Ловушка для Катрин (Бенцони) - страница 123

Полагая, что присутствие в Париже графини де Монсальви может заставить рассерженных овернцев выйти из их убежища, Тристан Эрмит поспешил сообщить им эту новость.

Покинув гостиницу Орла, он прямиком отправился в кабачок Большого Стакана, рядом с Гревской площадью, где больше не подавали жаркое из ежа, коровье вымя или «лесного угря в желе», как во времена великого голода. Но стол оставался скудным. Однако белое сухое вино было несравненным, и оба Рокмореля в сопровождении неразлучного Гонтрана де Фабрефора быстро оценили его по достоинству.

Поступая таким образом, прево учитывал как интересы своего хозяина, надеясь вынудить мятежников покинуть их нору, так и интересы своих друзей Монсальви, снабжая Катрин мощной охраной на случай, если придется столкнуться с Ришмоном.

Встреча была короткой. Советы, которые дал Тристан, были достойно приняты, как и подобает среди дворян, И, когда он собрался уходить, все стали дружески хлопать его по спине — от Рено Рокмореля до длинного, пахнущего вином Фабрефора, который на мгновение сжал его в объятиях и назвал своим «добрым братом». Договорились о встрече на следующее утро.
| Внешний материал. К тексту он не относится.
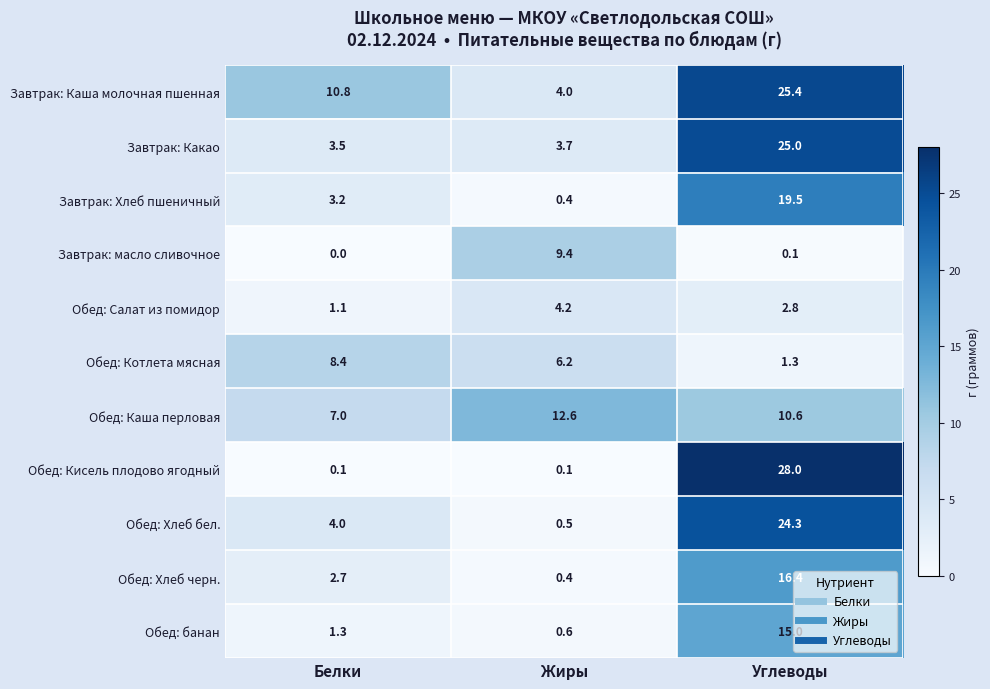

What is the maximum value for Обед: банан?

15.0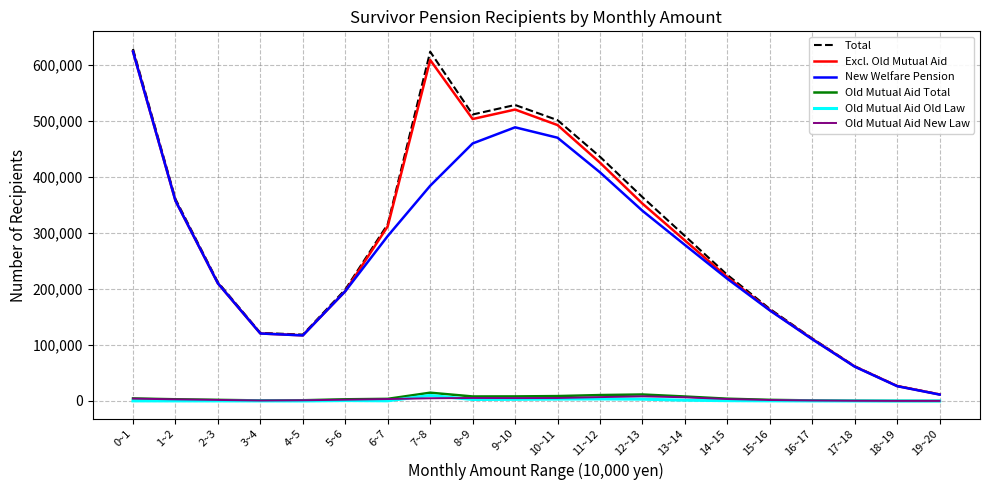

Is this an area chart (filled region under the line)?

No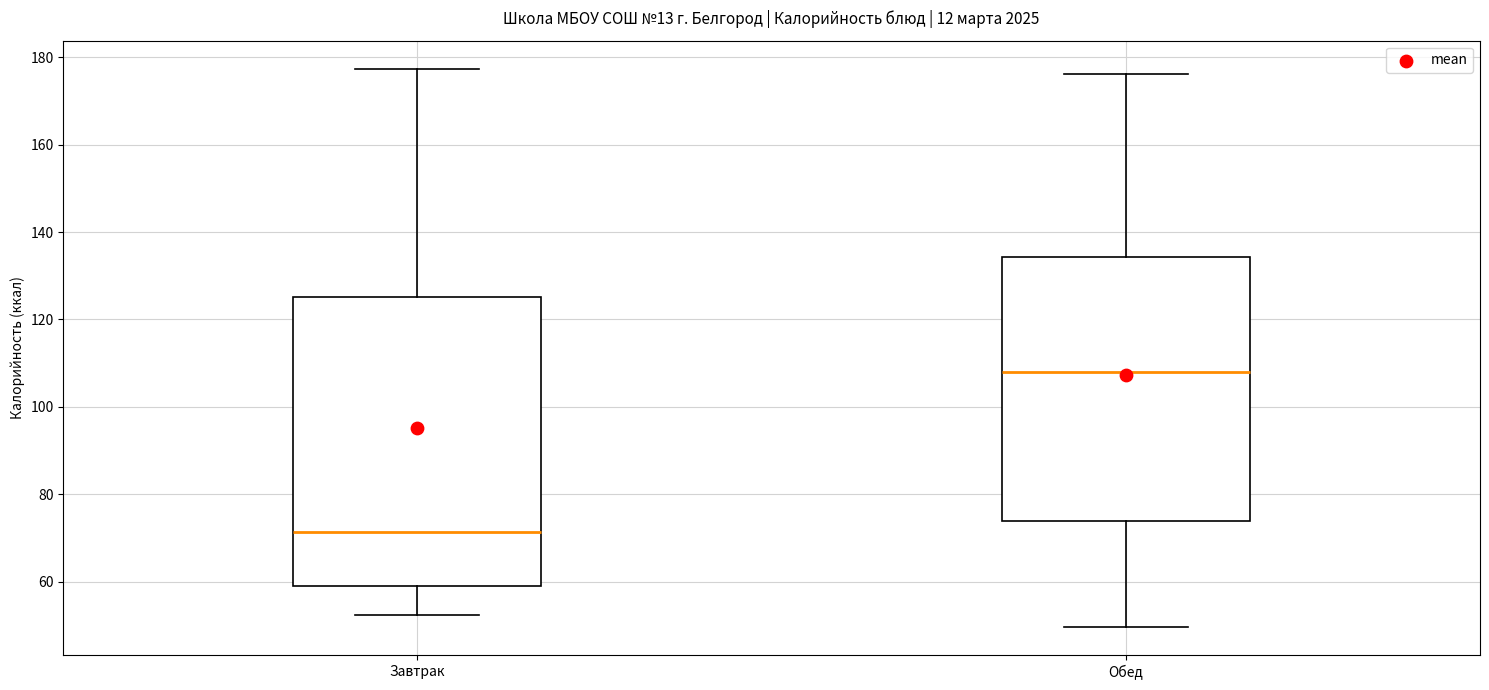

Which box is the tallest, from its lower edge to its upper edge?

Завтрак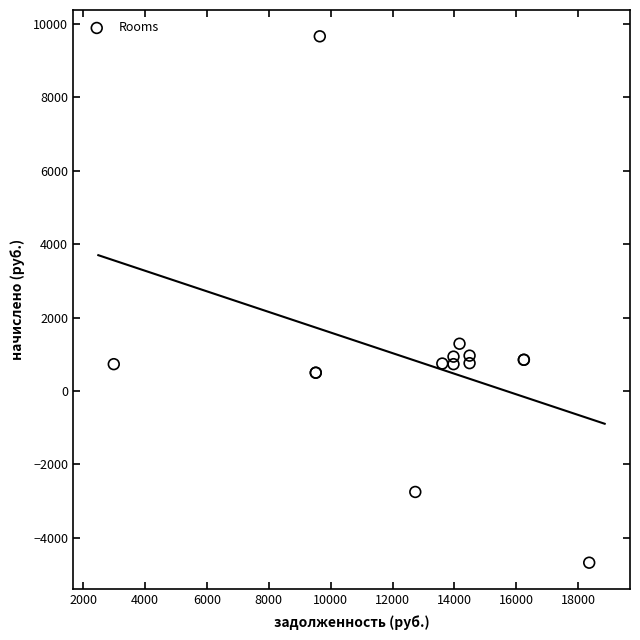

What Y value in the scatter plot is closest to 2493?

1288.6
Нанеся этот визит, Тристан отправился в Турнельский отель14, изысканную резиденцию герцогов Орлеанских, и увиделся с высоким лицом, на поддержку которого рассчитывал в сложившихся обстоятельствах. Он вышел через полчаса и, фальшиво напевая какую-то застольную песню, повернул лошадь к отелю Дикобраза, в то время еще владение герцога Бургундского, но этот отель Филипп Добрый подарил коннетаблю взамен его отеля де Ришмон, находившегося на улице Отфей, вблизи от Кордельеров, который был у него конфискован в 1425 году и от которого почти ничего не осталось.

Его активные действия имели на следующее утро весьма серьезные последствия. Когда колокола Сент-Катрин-дю-Валдез-Эколье прозвонили терцию15, мэтр Ренодо спросил себя, не пора ли забаррикадировать окна и двери и приготовиться к осаде. Дело в том, что эскадрон мощных першеронов высадил у порога трактира группу молодых дворян с румяными и загорелыми лицами, в высшей степени шумных.

Они говорили все разом, голосами, которые могли заглушить грозу в горах или рев медведя. По их акценту трактирщик понял, что они — овернцы. Некоторые из них впервые покинули свои земли ради освобождения Парижа и говорили только на местном диалекте — старом овернском языке, в котором так хорошо перемешались гранит и солнце.

Но речь двух блондинов-гигантов была столь же правильна, сколь безапелляционна. С легкостью, как будто это была простая корзина, Амори де Рокморель схватил Ренодо и аккуратно внес в помещение его трактира доверительным тоном внушая немедленно предупредить де Монсальви в том, что ее эскорт готов проводить ее к коннетаблю.